Geçen 1 yılı mülteciler ve LGBTİ+ bireyler açısından da gözlemleyen Atılbaz, "Burada mülteci gruplarla çalışırken şunu fark ediyoruz, süreç içinde çok fazla ayrımcılığa maruz kaldılar. Hakları ihlal edildi. Bu yüzden aslında dezavantajlıyken bir kez daha dezavantajlı hale düşürüldüler. Şehrin çok uzağına kamplar yapıldı ve bu şehrin uzağındaki kampları aslında bir gettoya benzetiyorum. Mültecilerin haklarına erişimi ise halen çok kısıtlı. Bunlar içinde hastaneye, hukuka erişim haklarını ekleyebilirim. Adıyaman Bebek’te oluşturulan mülteci kentinde ise tuvalet alanı, çamaşırhane gibi eksikler halen devam ediyor’’ dedi.
‘TEMEL İHTİYAÇLARA ERİŞEMİYORKEN PSİKOLOJİK DESTEKTEN BAHSEDEMİYORUZ’

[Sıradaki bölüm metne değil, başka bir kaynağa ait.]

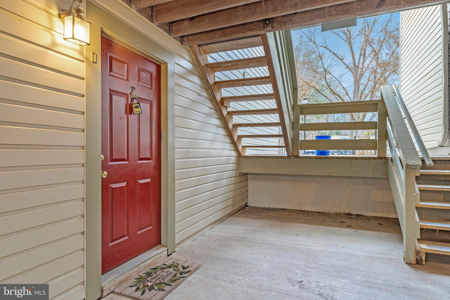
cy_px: 150
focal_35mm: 19
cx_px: 225
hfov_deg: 85.7
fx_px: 243
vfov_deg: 63.5
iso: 400
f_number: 8
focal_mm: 19.4
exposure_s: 1/4
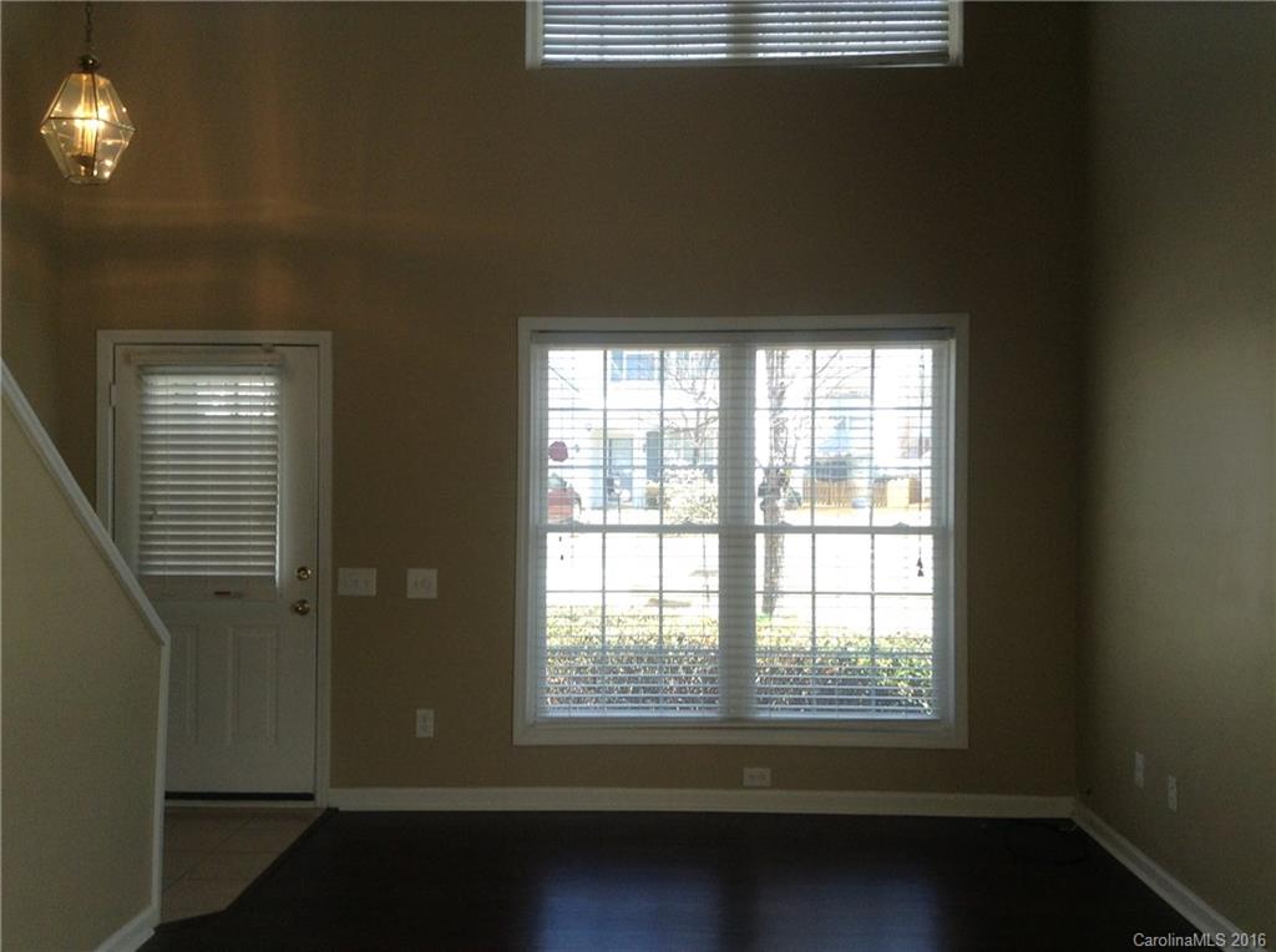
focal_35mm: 33
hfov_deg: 55.4
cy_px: 476
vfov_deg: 42.8
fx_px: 1214
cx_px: 638
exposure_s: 1/100
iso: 40
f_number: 2.4
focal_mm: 3.3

Depremzedelerin halen temel ihtiyaçlarına erişemediğini vurgulayan Atılbaz, ‘’Bizler burada halen temel ihtiyaçları ve hak ihlallerini çözmeye çalışıyorken psikolojik destekten de bahsedemiyoruz. Fakat genel perspektife bakarsak 6 Şubat depremi hiç kimsenin hazırlıklı olmadığı bir afetti. Fakat psikolojik olarak bizi sevindiren şey ise dayanışmanın gücü. Burada hep birlikte yalnız kalmamanın gücüne şahit olduk. Bunlar da zaten baş etme mekanizmalarımızdan biri. Bir yıl içerisinde dayanışmayı, zor duygularla baş edebilmeyi öğrendik. Evet çok zor bir yoldan öğrendiler. Fakat sivil toplumun ya da kurumların, organizasyonların, projelerin güdümlemesiyle aslında insanlar yalnız olmadıklarını gördüler. Ve onlar da kendilerini daha hızlı bir şekilde doğal iyileşme sürecine adapte edebildi’’ diye konuştu.